| YOUR OBJECTIVE |
Please copy out, word for word, every line from the very start of the records through the line containing "оберегающее людей и", including that line.

(Dataset entries)
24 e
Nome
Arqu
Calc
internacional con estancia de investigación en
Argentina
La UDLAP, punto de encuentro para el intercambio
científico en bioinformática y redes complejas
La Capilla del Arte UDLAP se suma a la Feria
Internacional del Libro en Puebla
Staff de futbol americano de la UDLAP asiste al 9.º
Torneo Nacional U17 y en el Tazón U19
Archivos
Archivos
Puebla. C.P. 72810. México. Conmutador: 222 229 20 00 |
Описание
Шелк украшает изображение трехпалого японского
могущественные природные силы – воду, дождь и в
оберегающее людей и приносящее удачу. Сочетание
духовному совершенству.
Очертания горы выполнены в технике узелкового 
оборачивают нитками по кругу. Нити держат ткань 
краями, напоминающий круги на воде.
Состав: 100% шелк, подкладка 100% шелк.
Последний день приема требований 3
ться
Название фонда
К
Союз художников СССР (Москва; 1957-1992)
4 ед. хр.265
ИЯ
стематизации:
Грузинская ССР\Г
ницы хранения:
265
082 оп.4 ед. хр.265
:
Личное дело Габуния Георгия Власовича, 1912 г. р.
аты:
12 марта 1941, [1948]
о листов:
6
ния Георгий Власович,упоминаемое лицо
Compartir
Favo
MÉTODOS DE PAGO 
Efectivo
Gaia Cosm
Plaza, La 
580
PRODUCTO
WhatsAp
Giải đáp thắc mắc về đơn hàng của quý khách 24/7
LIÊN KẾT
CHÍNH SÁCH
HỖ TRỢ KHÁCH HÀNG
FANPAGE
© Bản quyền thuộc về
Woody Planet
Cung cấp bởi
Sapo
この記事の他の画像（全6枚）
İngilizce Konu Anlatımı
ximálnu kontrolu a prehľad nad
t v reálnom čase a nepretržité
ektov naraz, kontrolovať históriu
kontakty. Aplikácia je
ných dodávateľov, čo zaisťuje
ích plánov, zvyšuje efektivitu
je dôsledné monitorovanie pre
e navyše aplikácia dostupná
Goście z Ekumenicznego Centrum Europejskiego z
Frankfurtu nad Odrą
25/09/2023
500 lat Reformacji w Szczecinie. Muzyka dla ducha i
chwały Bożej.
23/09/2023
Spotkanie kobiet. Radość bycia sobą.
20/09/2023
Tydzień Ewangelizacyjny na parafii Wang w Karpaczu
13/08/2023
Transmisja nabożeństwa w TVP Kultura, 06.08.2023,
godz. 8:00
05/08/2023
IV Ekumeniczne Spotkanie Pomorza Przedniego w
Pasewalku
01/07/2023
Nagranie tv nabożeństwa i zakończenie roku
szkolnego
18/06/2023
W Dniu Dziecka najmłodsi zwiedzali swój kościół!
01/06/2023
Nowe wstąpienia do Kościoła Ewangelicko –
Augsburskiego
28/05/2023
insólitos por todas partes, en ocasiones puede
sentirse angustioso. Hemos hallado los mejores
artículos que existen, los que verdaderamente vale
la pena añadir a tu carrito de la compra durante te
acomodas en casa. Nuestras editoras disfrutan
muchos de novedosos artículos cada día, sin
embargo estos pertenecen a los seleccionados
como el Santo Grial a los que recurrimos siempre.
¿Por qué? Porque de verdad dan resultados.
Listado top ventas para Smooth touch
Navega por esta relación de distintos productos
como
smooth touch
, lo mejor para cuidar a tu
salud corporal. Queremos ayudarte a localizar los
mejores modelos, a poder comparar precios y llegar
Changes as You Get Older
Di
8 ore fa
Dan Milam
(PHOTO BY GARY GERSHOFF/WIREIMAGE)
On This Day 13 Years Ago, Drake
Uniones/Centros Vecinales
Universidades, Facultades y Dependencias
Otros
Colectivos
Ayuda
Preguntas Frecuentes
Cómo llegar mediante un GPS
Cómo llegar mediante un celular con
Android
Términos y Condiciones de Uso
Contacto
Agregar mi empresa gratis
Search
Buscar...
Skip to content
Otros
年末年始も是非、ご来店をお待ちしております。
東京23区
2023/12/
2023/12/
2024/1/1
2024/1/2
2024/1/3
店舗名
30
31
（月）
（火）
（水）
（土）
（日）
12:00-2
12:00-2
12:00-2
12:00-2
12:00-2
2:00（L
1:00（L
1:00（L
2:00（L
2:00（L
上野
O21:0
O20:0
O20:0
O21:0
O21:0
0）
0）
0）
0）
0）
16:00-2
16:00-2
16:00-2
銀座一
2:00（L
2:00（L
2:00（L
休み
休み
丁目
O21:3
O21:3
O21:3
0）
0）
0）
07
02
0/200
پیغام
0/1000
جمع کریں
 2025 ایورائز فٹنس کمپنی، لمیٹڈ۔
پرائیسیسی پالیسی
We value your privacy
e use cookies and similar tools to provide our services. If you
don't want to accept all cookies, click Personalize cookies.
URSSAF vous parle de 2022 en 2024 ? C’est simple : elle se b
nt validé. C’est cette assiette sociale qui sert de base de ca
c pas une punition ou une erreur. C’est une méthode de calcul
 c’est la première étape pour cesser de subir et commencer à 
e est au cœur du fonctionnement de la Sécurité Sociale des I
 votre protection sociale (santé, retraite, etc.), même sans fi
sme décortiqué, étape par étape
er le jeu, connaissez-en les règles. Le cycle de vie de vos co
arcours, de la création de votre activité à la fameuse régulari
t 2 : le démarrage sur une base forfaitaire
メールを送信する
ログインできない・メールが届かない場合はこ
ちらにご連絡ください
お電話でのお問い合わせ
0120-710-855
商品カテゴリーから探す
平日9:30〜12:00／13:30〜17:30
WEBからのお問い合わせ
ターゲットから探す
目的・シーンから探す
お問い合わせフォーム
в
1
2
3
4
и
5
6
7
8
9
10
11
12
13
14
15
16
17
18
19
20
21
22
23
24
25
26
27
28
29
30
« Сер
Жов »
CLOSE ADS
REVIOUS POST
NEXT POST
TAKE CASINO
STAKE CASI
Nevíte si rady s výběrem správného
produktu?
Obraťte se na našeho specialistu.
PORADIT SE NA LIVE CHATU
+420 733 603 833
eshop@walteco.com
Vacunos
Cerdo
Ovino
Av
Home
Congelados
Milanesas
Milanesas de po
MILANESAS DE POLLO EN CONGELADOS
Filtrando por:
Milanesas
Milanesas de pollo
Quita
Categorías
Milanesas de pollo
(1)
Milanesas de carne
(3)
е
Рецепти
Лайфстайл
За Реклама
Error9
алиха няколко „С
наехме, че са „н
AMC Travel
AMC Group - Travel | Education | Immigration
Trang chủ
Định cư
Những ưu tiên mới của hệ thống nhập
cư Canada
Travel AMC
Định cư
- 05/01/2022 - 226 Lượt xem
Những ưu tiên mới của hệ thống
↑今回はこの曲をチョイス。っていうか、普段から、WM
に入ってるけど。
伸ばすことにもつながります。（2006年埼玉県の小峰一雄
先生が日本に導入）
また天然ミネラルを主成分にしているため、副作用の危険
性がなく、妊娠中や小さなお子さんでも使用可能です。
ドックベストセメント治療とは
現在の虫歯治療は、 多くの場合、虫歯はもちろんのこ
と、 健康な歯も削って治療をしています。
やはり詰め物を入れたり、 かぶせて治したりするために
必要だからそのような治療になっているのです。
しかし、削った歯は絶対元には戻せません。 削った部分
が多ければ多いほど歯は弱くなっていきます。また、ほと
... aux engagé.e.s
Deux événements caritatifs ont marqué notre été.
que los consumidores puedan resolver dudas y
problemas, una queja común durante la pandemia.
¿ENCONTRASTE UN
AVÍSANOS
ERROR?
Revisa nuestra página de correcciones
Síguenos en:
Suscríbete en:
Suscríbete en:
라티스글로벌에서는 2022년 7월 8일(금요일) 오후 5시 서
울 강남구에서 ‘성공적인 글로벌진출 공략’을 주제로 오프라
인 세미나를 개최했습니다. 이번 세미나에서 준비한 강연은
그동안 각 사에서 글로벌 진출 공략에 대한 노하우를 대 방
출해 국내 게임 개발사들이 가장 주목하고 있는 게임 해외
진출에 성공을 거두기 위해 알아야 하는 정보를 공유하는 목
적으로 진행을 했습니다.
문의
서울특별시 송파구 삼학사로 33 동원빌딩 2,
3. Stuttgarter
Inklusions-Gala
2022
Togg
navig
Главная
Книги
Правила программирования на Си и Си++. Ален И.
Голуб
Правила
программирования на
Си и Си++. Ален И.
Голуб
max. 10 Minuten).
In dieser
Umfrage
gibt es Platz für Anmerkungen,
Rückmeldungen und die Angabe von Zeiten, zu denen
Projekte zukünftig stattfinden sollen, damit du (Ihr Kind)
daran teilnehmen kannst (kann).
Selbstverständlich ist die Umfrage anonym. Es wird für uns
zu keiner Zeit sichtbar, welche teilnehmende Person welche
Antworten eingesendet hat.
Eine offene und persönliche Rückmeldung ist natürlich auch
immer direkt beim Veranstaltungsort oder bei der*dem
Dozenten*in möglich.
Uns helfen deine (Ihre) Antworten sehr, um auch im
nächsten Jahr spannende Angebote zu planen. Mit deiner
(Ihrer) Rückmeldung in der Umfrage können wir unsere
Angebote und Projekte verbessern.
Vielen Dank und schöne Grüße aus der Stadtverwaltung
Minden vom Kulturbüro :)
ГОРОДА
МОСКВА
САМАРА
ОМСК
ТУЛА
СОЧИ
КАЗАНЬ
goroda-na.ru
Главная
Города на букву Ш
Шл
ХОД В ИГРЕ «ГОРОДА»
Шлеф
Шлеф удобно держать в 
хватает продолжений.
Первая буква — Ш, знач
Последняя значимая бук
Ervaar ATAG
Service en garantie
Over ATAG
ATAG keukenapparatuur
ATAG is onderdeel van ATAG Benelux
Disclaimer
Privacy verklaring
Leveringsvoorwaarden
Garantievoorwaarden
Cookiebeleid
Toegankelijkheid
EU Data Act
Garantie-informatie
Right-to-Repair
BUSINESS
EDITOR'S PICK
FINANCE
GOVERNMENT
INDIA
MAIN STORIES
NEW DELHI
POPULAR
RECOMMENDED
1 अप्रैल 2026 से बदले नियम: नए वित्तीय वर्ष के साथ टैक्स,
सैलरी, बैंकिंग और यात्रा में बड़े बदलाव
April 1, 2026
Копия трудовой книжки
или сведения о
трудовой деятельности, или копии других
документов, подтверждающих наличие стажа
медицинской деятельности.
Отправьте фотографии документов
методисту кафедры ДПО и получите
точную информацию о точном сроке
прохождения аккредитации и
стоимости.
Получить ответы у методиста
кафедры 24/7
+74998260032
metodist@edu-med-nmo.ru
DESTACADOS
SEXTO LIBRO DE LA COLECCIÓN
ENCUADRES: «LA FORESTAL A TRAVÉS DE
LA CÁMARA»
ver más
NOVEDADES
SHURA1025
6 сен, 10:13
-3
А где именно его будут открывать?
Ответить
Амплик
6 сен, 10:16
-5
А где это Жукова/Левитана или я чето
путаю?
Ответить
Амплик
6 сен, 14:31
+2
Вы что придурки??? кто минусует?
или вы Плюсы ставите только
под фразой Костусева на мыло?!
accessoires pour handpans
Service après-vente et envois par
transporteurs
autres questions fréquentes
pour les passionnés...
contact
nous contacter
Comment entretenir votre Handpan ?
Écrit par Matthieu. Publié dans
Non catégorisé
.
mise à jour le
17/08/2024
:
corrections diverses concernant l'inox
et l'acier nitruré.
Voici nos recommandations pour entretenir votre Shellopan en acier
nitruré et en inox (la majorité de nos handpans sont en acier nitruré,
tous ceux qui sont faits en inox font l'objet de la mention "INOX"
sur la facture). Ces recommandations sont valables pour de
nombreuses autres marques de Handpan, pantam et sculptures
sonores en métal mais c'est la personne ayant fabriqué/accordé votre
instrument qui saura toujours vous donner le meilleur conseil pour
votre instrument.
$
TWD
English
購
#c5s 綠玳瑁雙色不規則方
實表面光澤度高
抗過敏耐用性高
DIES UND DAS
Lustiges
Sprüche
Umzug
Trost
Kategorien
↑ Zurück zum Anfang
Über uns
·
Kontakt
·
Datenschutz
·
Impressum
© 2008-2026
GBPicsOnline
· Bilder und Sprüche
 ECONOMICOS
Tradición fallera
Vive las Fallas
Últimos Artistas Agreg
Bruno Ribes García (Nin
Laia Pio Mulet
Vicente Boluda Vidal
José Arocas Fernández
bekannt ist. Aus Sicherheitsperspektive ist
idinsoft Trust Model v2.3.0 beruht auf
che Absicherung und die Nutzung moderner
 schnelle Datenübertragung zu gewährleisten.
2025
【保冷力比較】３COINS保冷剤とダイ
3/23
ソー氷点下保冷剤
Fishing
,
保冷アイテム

| EXERCISE ANSWER |
24 e
Nome
Arqu
Calc
internacional con estancia de investigación en
Argentina
La UDLAP, punto de encuentro para el intercambio
científico en bioinformática y redes complejas
La Capilla del Arte UDLAP se suma a la Feria
Internacional del Libro en Puebla
Staff de futbol americano de la UDLAP asiste al 9.º
Torneo Nacional U17 y en el Tazón U19
Archivos
Archivos
Puebla. C.P. 72810. México. Conmutador: 222 229 20 00 |
Описание
Шелк украшает изображение трехпалого японского
могущественные природные силы – воду, дождь и в
оберегающее людей и приносящее удачу. Сочетание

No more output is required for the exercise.